### WORK REQUEST
Copy each line, word for word, from the one with "See below for" through the final line of the listing, but skip the pictures.

### DATA RECORDS
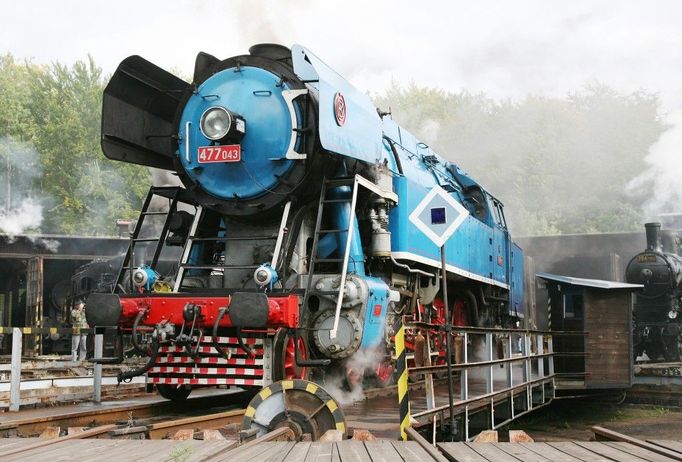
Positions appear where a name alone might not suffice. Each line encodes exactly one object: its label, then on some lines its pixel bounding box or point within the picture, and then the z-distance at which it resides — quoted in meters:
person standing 15.91
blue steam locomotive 7.20
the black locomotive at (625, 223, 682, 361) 20.52
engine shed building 20.44
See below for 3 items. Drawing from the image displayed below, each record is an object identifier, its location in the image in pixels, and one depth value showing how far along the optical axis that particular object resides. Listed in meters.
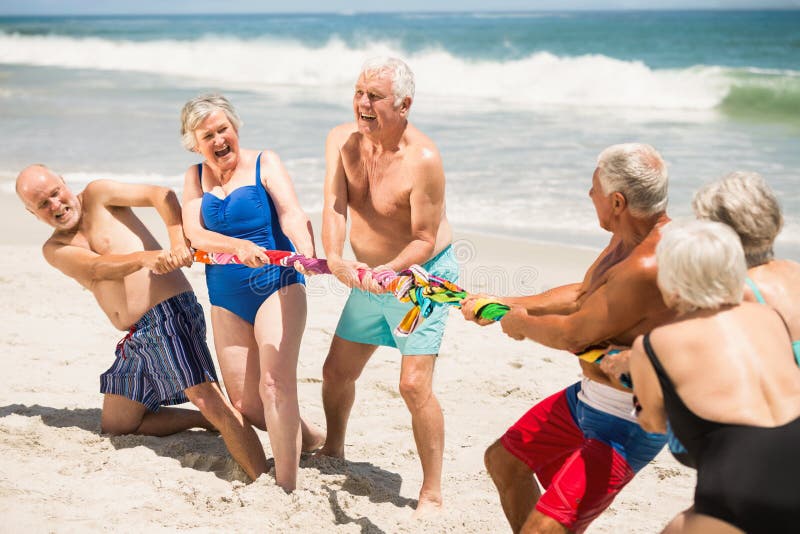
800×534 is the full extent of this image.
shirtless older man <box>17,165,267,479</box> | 4.44
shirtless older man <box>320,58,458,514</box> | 4.07
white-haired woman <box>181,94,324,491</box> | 4.17
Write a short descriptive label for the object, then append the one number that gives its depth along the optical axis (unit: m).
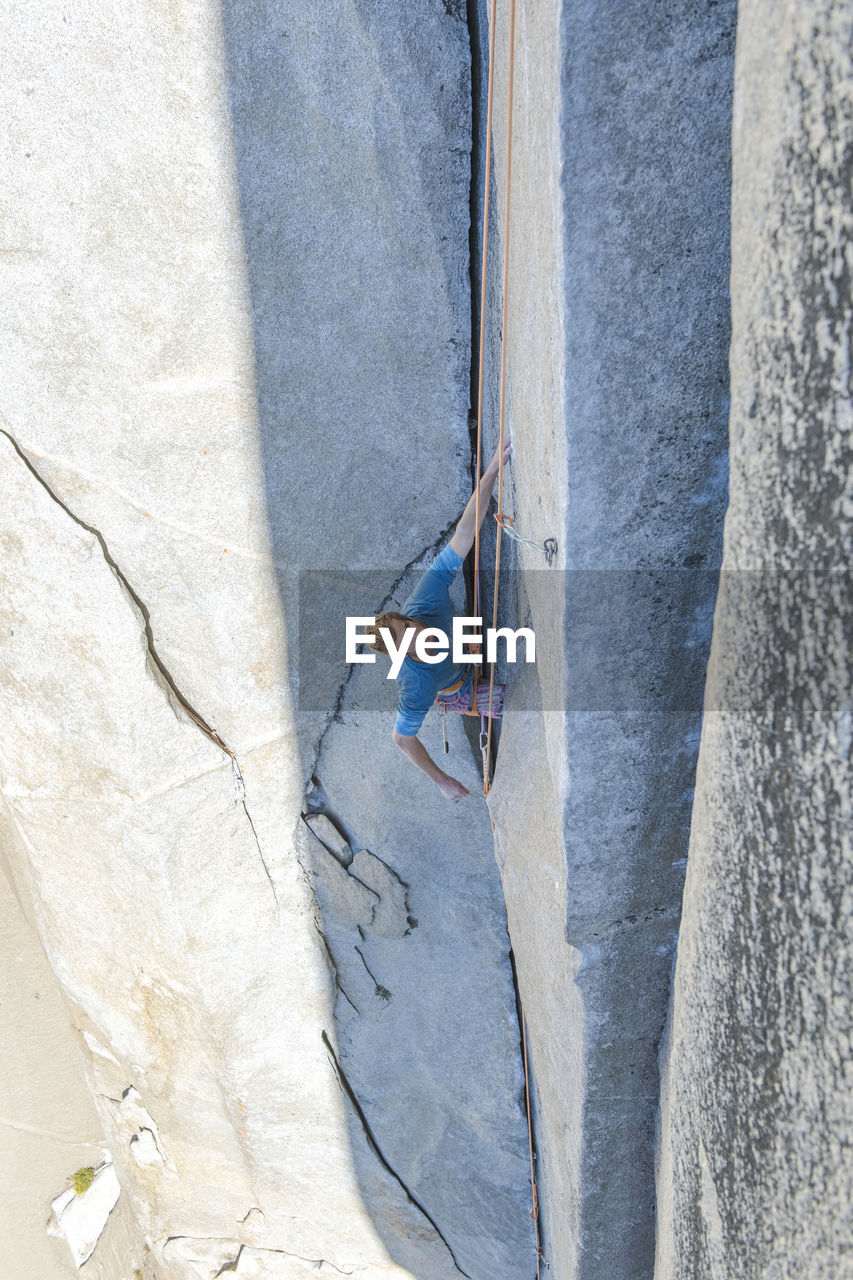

### EXERCISE ANSWER
See below for 3 items. Drawing from the image displayed below, each record is an object identifier, its location in the image in pixels, and one depth value showing how far along the optical axis that particular object resides. Listed in meters.
800×534 is the full extent of this image.
shirtless older man <box>17,165,267,479</box> | 4.44
shirtless older man <box>320,58,458,514</box> | 4.07
white-haired woman <box>181,94,324,491</box> | 4.17
Write a short descriptive label for the object, then append the one number that gives its depth along the optical axis (unit: m).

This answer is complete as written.